Spazientito dalle sue generalizzazioni, dalle vaghe frasi che pronunciava, dissi:
— È implicito nelle vostre parole il concetto che questo non sia il momento giusto. Mi consigliate forse di annullare la mia udienza?
La mia gaffe era ancora peggiore in lingua Kharidi, ma Estraven non sorrise, né fece una smorfia.
— Temo che soltanto il re abbia questo privilegio — disse, in tono blando.
— Oh, Dio, sì. Non intendevo quello. — Mi presi il capo tra le mani, per un momento. Allevato nell'apertissima, libera società della Terra, non avrei mai saputo dominare il protocollo, né l'impassibilità, così apprezzati dai karhidiani. Sapevo bene cos'era un re, la storia stessa della Terra ne è piena, ma non avevo un'esperienza a guidarmi, per farmi avvertire automaticamente il senso del privilegio… non avevo tatto.
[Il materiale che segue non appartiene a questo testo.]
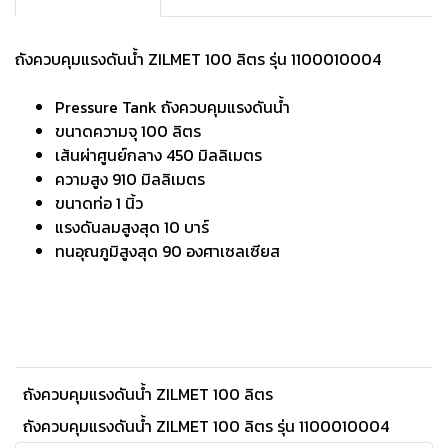
ถังควบคุมแรงดันน้ำ ZILMET 100 ลิตร รุ่น 1100010004
Pressure Tank ถังควบคุมแรงดันน้ำ
ขนาดความจุ 100 ลิตร
เส้นผ่าศูนย์กลาง 450 มิลลิเมตร
ความสูง 910 มิลลิเมตร
ขนาดท่อ 1 นิ้ว
แรงดันลมสูงสุด 10 บาร์
ทนอุณภูมิสูงสุด 90 องศาเซลเซียส
ถังควบคุมแรงดันน้ำ ZILMET 100 ลิตร
ถังควบคุมแรงดันน้ำ ZILMET 100 ลิตร รุ่น 1100010004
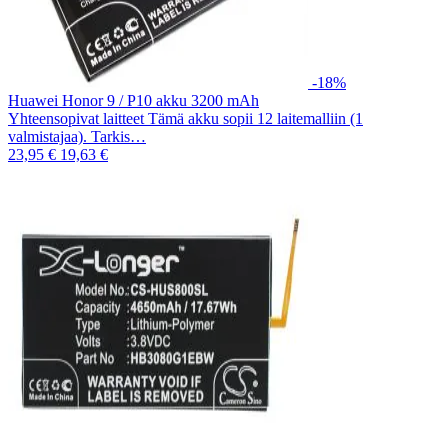
-18%
Huawei Honor 9 / P10 akku 3200 mAh
Yhteensopivat laitteet Tämä akku sopii 12 laitemalliin (1
valmistajaa). Tarkis…
23,95 €
19,63 €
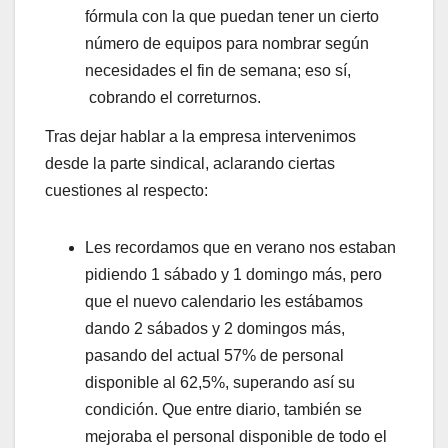
fórmula con la que puedan tener un cierto
número de equipos para nombrar según
necesidades el fin de semana; eso sí,
cobrando el correturnos.
Tras dejar hablar a la empresa intervenimos
desde la parte sindical, aclarando ciertas
cuestiones al respecto:
Les recordamos que en verano nos estaban
pidiendo 1 sábado y 1 domingo más, pero
que el nuevo calendario les estábamos
dando 2 sábados y 2 domingos más,
pasando del actual 57% de personal
disponible al 62,5%, superando así su
condición. Que entre diario, también se
mejoraba el personal disponible de todo el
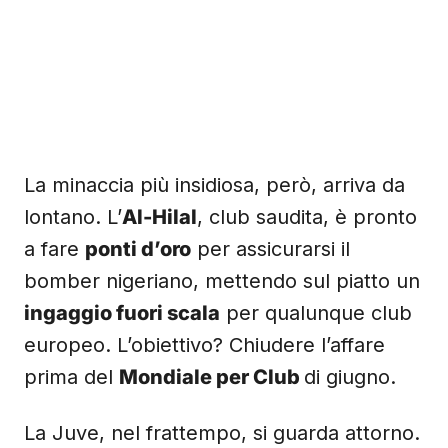
La minaccia più insidiosa, però, arriva da
lontano. L’
Al-Hilal
, club saudita, è pronto
a fare
ponti d’oro
per assicurarsi il
bomber nigeriano, mettendo sul piatto un
ingaggio fuori scala
per qualunque club
europeo. L’obiettivo? Chiudere l’affare
prima del
Mondiale per Club
di giugno.
La Juve, nel frattempo, si guarda attorno.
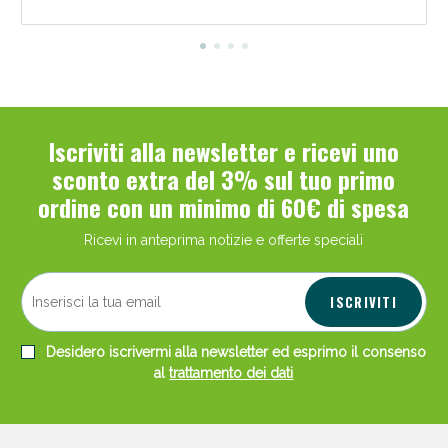
Iscriviti alla newsletter e ricevi uno
Scopri le offerte di Oggi
sconto extra del 3% sul tuo primo
ordine con un minimo di 60€ di spesa
Ricevi in anteprima notizie e offerte speciali
ISCRIVITI
Desidero iscrivermi alla newsletter ed esprimo il consenso
al
trattamento dei dati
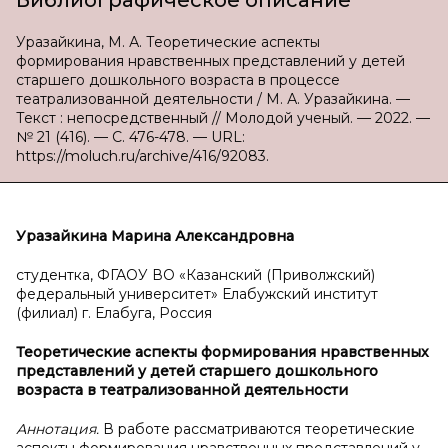
Библиографическое описание
Уразайкина, М. А. Теоретические аспекты
формирования нравственных представлений у детей
старшего дошкольного возраста в процессе
театрализованной деятельности / М. А. Уразайкина. —
Текст : непосредственный // Молодой ученый. — 2022. —
№ 21 (416). — С. 476-478. — URL:
https://moluch.ru/archive/416/92083.
Уразайкина Марина Александровна
студентка, ФГАОУ ВО «Казанский (Приволжский)
федеральный университет» Елабужский институт
(филиал) г. Елабуга, Россия
Теоретические аспекты формирования нравственных
представлений у
детей старшего дошкольного
возраста в
театрализованной деятельности
Аннотация.
В
работе рассматриваются теоретические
Sollevai il mio boccale e bevvi un sorso caldo e lungo e amaro. — Bene, dirò al re meno di quanto intendessi dire, quando potevo contare su di voi.
— Bene.
— Perché bene? — domandai.
— Ebbene, signor Ai, voi non siete pazzo. Io non sono pazzo. Ma in fondo, né voi né io siamo re, vedete… Suppongo che intendeste dire ad Argaven, razionalmente, che la vostra missione qui consiste nel tentare di stabilire una alleanza tra Gethen e l'Ecumene. E, razionalmente, egli questo lo sa già; perché, come sapete, io gliel'ho detto. Ho spinto la vostra causa, imponendola alla sua attenzione, esortandolo a considerarla, ho cercato di farlo interessare a voi. È stato fatto male, con una scelta dei tempi ancor peggiore. Ho dimenticato, essendo io stesso troppo interessato, che egli è un re, e non vede le cose razionalmente, ma come un re. Tutto ciò che gli ho detto significa per lui, semplicemente, che il suo potere è minacciato, che il suo regno è un granello di polvere nello spazio, che la sua regalità è uno scherzo per gli uomini che governano cento mondi.